Just as conventional thinkers jerk their knees to object that government is needed to administer justice, they may do likewise with respect to the defense of a free, anarchist society. And we can agree that there is little point in setting one up if, next morning, some foreign government or armed, domestic association of displaced former government employees marches in and takes control. How are they to be stopped?
Conventional thinking, again, says the answer is collectivization. The US Constitution provides that the new Federal Government shall "provide for the common defense" of the State Governments that set it up. One for all, and all for one; the mindless basis of socialism everywhere.
They are all wrong: the correct answer is that "society" as such, will not be defended at all. The individuals who make it up will, having experienced its rich benefits, use their own weapons to defend their own property. When they become aware that any group is out to take away their 100% control over their own lives, they will use the justice industry to stop it. Failing that (in the early days, the aggressor might bring massive force) then the shooting will start.

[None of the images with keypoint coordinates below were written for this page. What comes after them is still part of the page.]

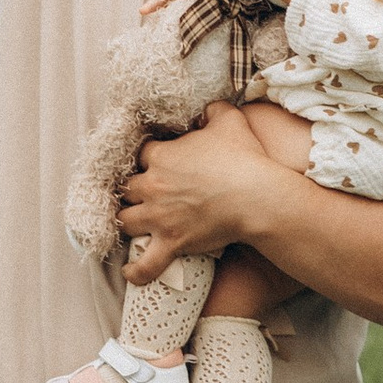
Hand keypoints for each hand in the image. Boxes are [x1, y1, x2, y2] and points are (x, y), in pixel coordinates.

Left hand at [116, 107, 273, 281]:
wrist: (256, 196)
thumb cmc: (244, 158)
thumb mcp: (229, 120)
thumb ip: (212, 111)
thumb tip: (206, 111)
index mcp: (161, 156)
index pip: (141, 154)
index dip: (149, 158)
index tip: (157, 162)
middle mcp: (153, 186)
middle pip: (127, 188)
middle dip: (135, 191)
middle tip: (146, 194)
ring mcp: (159, 217)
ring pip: (126, 221)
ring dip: (130, 222)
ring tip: (136, 224)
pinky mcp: (172, 242)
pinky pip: (146, 263)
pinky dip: (136, 270)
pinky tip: (130, 272)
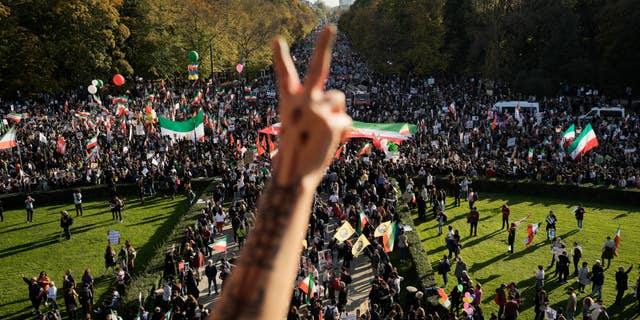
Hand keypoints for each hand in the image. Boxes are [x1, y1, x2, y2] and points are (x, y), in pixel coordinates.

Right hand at [271, 25, 351, 187]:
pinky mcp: (332, 120)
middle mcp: (302, 100)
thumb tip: (338, 115)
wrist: (294, 176)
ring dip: (336, 114)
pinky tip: (329, 143)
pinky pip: (346, 121)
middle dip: (324, 45)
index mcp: (289, 102)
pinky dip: (342, 133)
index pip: (284, 75)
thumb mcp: (298, 130)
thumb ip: (313, 114)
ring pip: (339, 100)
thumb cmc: (294, 156)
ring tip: (323, 134)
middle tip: (331, 27)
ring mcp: (317, 108)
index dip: (281, 57)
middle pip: (317, 67)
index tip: (278, 40)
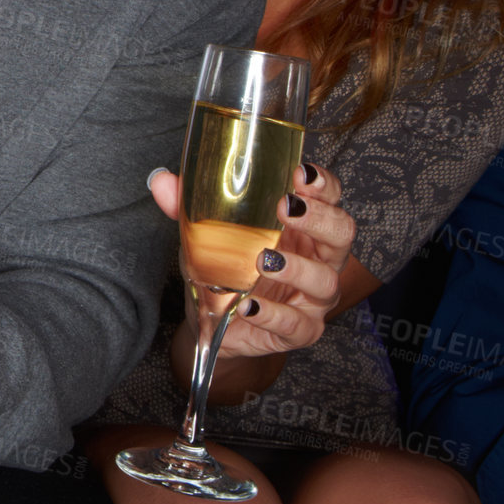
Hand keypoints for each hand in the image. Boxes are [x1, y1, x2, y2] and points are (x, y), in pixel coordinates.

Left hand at [151, 164, 352, 363]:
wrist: (215, 321)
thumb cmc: (226, 266)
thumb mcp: (206, 233)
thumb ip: (187, 206)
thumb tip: (161, 181)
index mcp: (304, 226)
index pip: (329, 198)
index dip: (323, 184)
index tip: (300, 173)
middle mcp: (319, 258)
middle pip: (342, 233)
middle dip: (319, 217)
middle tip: (286, 208)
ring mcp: (314, 297)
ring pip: (325, 280)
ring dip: (297, 268)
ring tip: (264, 260)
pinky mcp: (301, 330)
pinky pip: (297, 324)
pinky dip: (273, 314)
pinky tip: (250, 306)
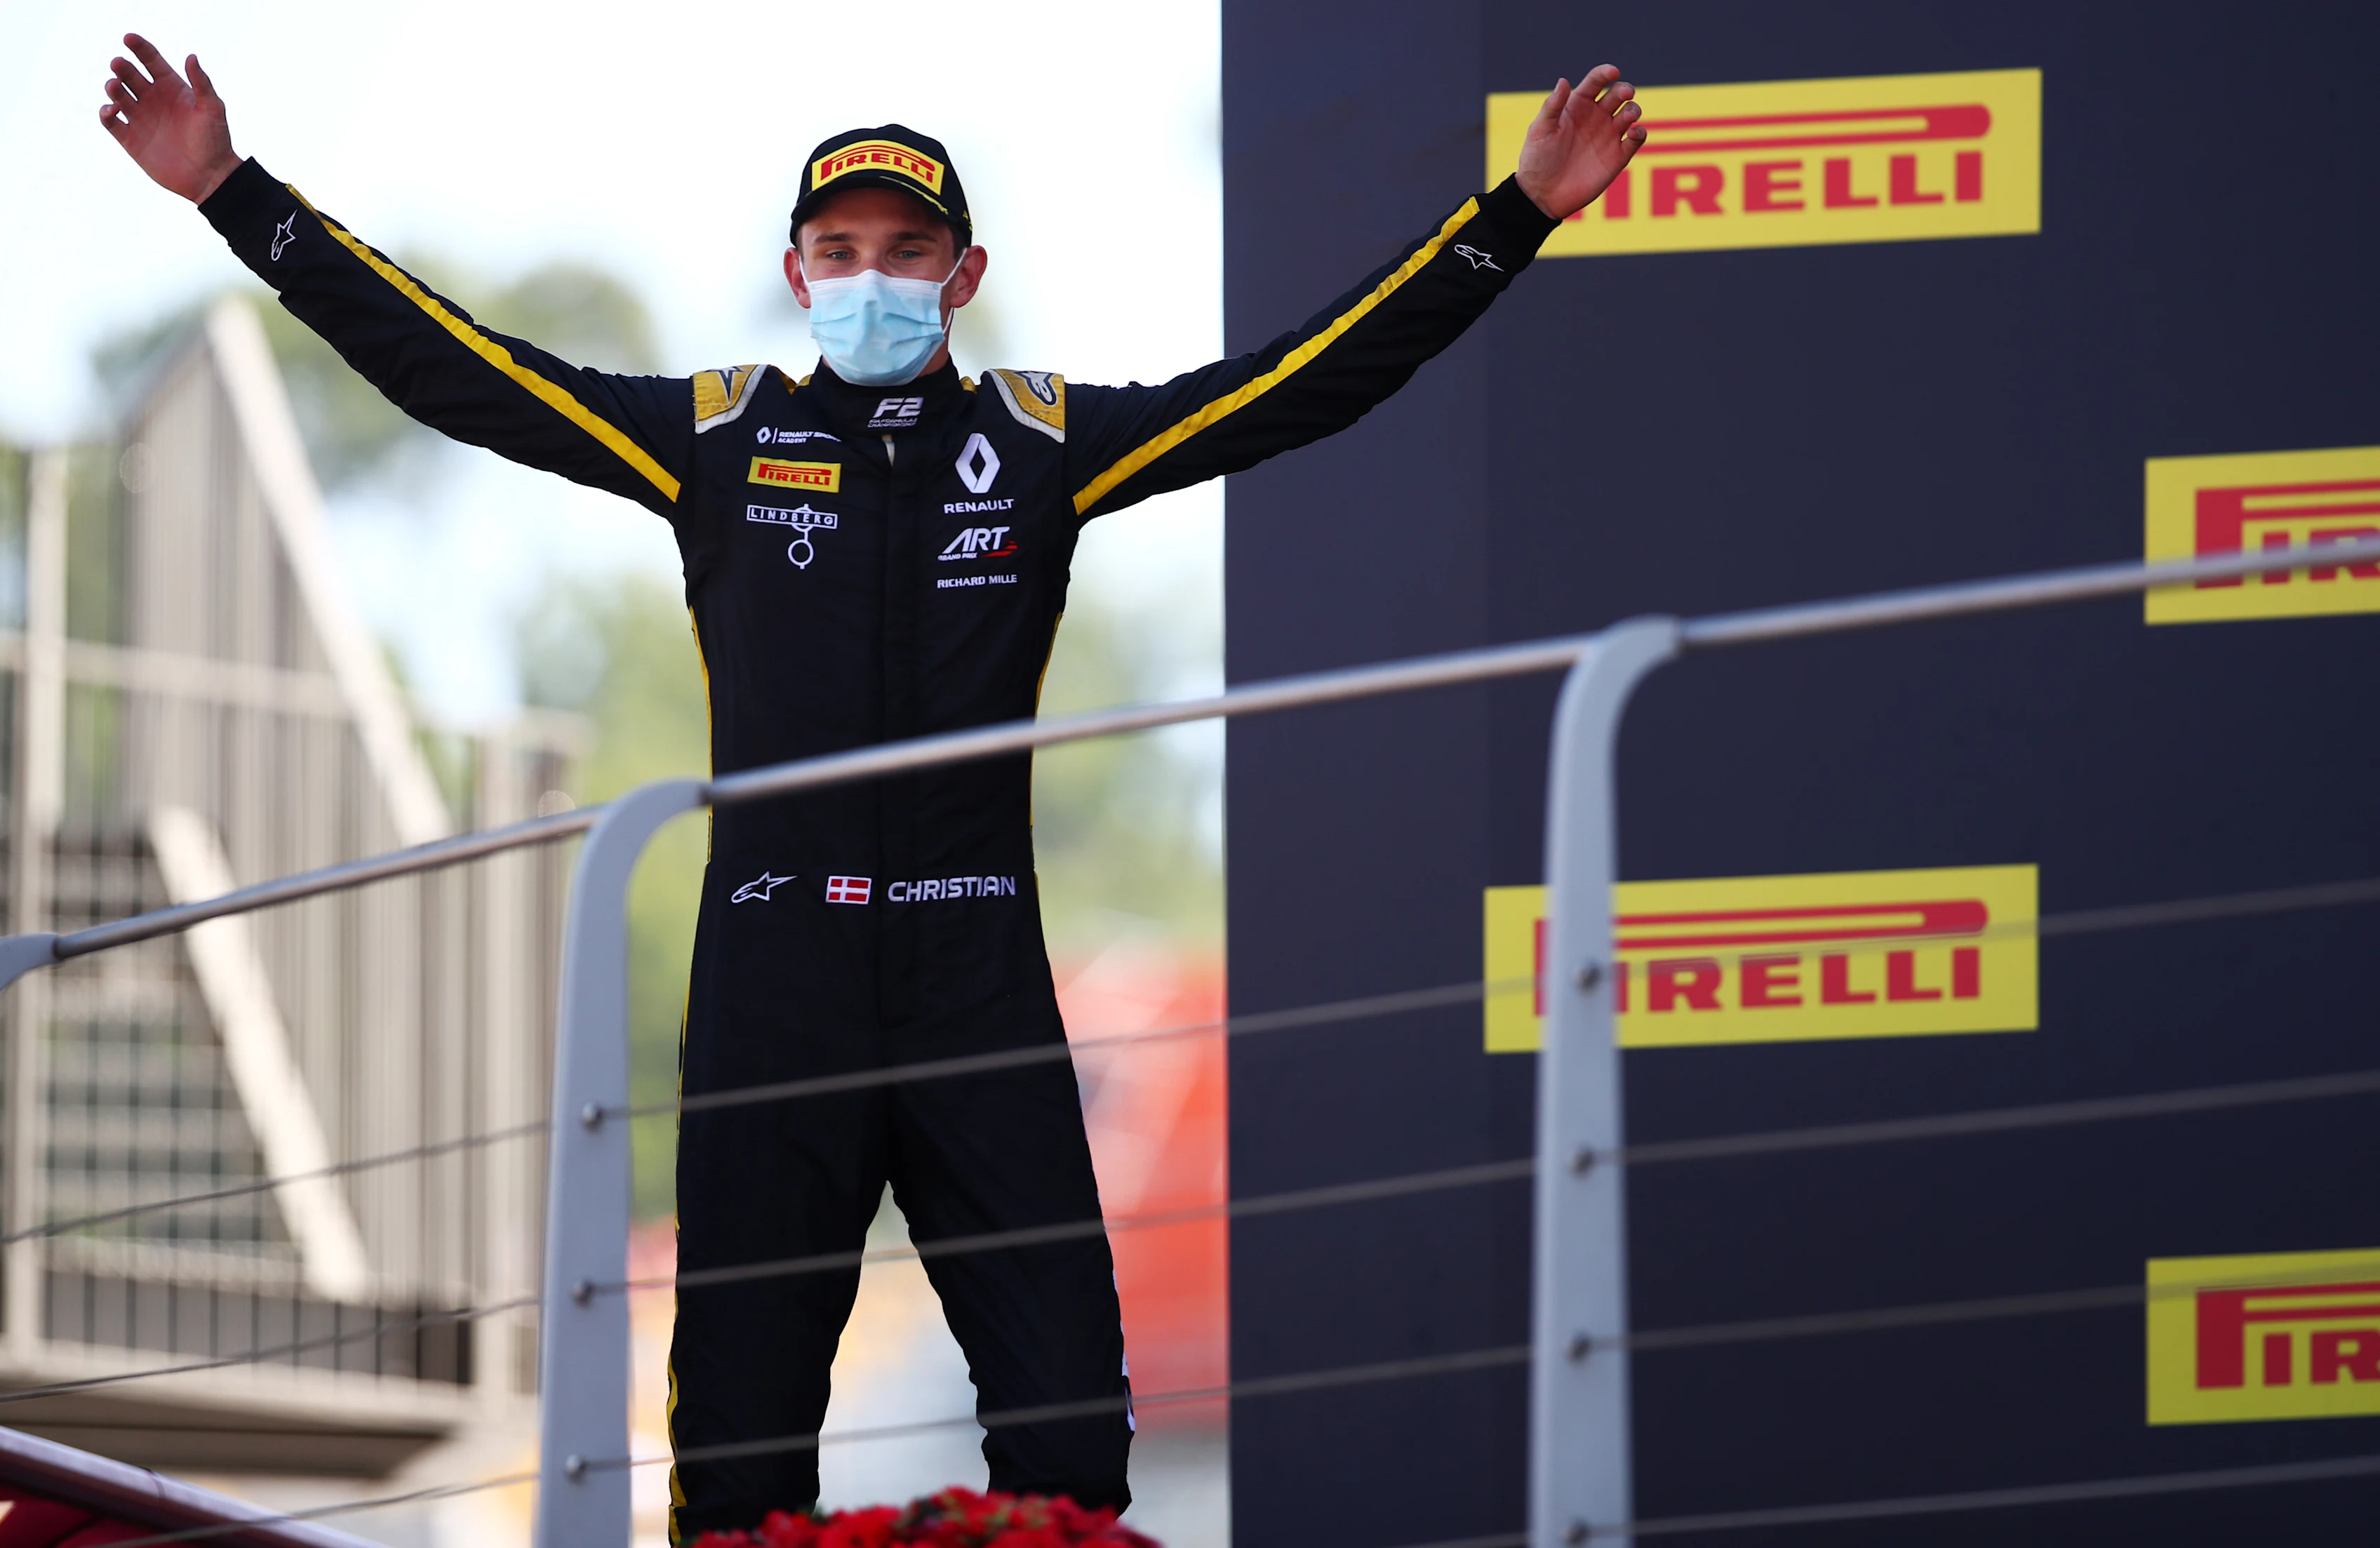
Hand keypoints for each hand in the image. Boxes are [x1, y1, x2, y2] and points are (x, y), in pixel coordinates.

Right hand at [99, 33, 240, 203]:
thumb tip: (191, 56)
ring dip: (112, 87)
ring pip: (117, 94)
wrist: (211, 177)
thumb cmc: (216, 141)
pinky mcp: (130, 138)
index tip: (129, 38)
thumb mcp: (213, 109)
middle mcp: (153, 99)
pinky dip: (106, 112)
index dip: (139, 48)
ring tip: (115, 87)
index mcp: (172, 87)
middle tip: (119, 65)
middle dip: (122, 67)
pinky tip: (112, 110)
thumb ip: (202, 83)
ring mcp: (140, 118)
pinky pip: (110, 121)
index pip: (151, 61)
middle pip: (130, 75)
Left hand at [1515, 64, 1645, 219]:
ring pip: (1630, 113)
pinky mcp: (1618, 156)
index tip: (1612, 72)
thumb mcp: (1540, 130)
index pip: (1596, 82)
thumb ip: (1553, 105)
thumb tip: (1563, 80)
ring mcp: (1608, 136)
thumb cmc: (1537, 160)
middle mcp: (1596, 117)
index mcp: (1577, 106)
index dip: (1605, 74)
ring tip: (1627, 117)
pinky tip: (1633, 133)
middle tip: (1625, 93)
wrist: (1543, 194)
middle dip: (1624, 90)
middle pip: (1617, 95)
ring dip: (1633, 110)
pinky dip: (1640, 133)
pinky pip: (1636, 139)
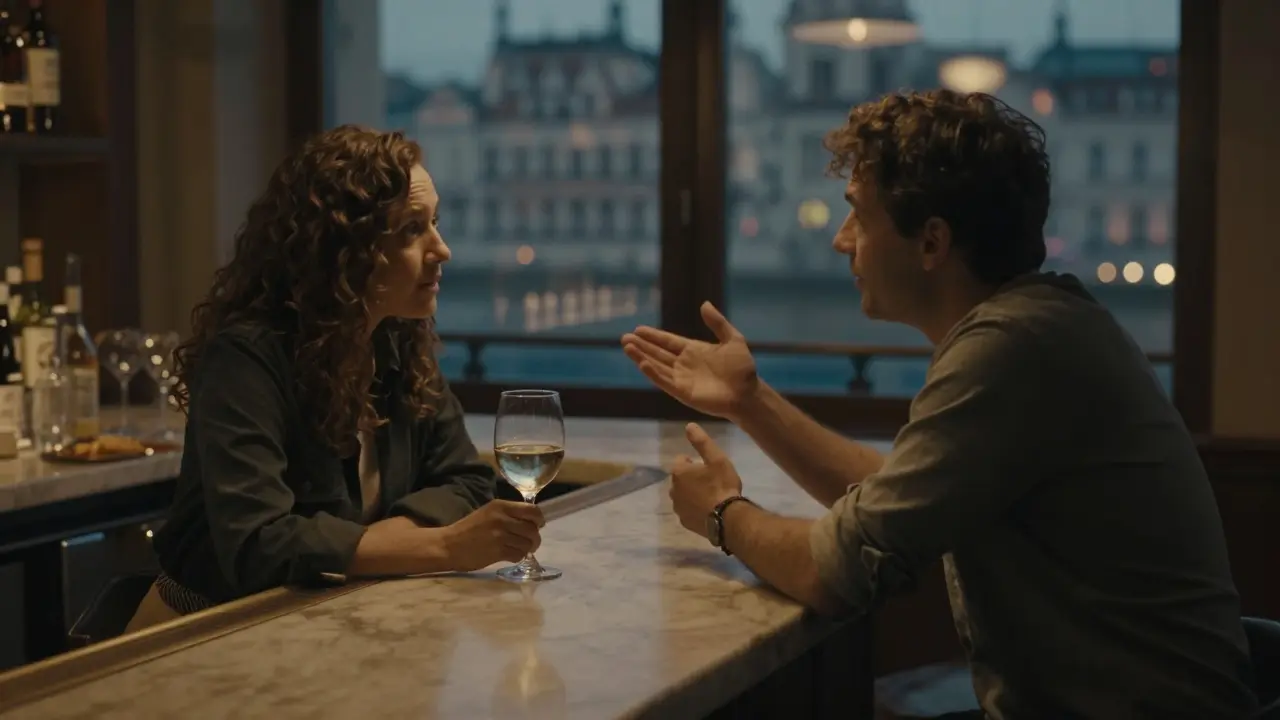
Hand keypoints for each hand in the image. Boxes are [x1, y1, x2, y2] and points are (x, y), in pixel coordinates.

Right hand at [442, 500, 544, 571]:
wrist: (448, 545)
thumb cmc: (468, 529)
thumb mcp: (488, 513)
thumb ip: (508, 515)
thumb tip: (532, 521)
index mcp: (501, 506)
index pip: (532, 511)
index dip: (539, 520)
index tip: (537, 525)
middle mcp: (502, 519)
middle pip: (532, 529)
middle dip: (534, 538)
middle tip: (530, 542)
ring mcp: (500, 535)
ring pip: (528, 543)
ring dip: (526, 549)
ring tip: (518, 549)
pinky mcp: (498, 551)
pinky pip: (519, 555)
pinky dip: (518, 557)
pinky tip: (510, 555)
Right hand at [621, 302, 758, 419]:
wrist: (748, 393)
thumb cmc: (742, 368)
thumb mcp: (732, 339)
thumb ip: (718, 323)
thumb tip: (704, 304)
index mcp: (693, 350)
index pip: (668, 341)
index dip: (653, 336)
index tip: (638, 330)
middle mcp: (684, 364)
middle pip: (658, 353)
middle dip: (642, 345)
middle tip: (624, 338)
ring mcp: (682, 379)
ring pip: (657, 366)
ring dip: (642, 357)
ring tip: (627, 347)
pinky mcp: (683, 392)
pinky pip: (664, 381)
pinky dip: (653, 373)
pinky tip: (642, 363)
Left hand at [669, 423, 743, 539]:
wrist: (727, 518)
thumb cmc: (722, 485)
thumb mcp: (716, 458)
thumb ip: (701, 441)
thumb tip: (689, 425)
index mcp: (678, 472)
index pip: (681, 460)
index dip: (694, 462)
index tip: (708, 467)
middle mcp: (672, 490)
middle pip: (680, 479)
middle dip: (692, 478)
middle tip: (711, 481)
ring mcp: (678, 508)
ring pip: (683, 495)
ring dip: (692, 494)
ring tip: (711, 496)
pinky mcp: (684, 522)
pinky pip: (687, 510)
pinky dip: (694, 508)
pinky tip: (709, 509)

Individuals will kill the agents of the aggressor, whenever encountered. Several aspects of this deserve note.1. Knowing in advance that his uniformed agents will face a fully-armed population every member of which will kill them on sight, and with no defending "government" to surrender on their behalf, in all high probability he will simply not invade. He will go after a softer target instead; one that does have someone capable of surrendering, like the French in 1940.Always, a war of intended conquest is waged after a careful cost-benefit analysis by the aggressor. The net benefits of invading a society of people entirely committed to peace and individual freedom, and without any government to pose any threat to any other government, will be strongly negative. The motivation will be simply missing.
2. Aggressor governments are not always that smart, so one may invade regardless. If so, his agents will be mercilessly harassed until he takes the survivors away. This is close to the technique that drove the US Government out of Vietnam, and tied down Hitler's armies in France and elsewhere, and which as I write is undermining the US occupation of Iraq (that's not to say that the Baathist Iraqi saboteurs are worthy in any other way - simply that they are using smart tactics of resistance.)
3. While a foreign invasion to crush a newly free society is a real danger, that danger will be temporary. Reason: the great acceleration in technology that freedom will stimulate will render impotent the "massive force" assumed above.
One possible exception exists: a motive to invade and suppress an anarchist society may exist soon after its formation. That's because all governments will (rightly!) feel very threatened by the possibility that their own populations will observe the new society and start throwing off their own oppressors in emulation. This is in fact precisely the meaning of the Statue of Liberty: "Liberty, Enlightening the World". If only America were a land of liberty, its peacefulness and prosperity would have so attracted people over the whole world that by now, virtually the whole world would be free. Let's hope we get it right the second time around.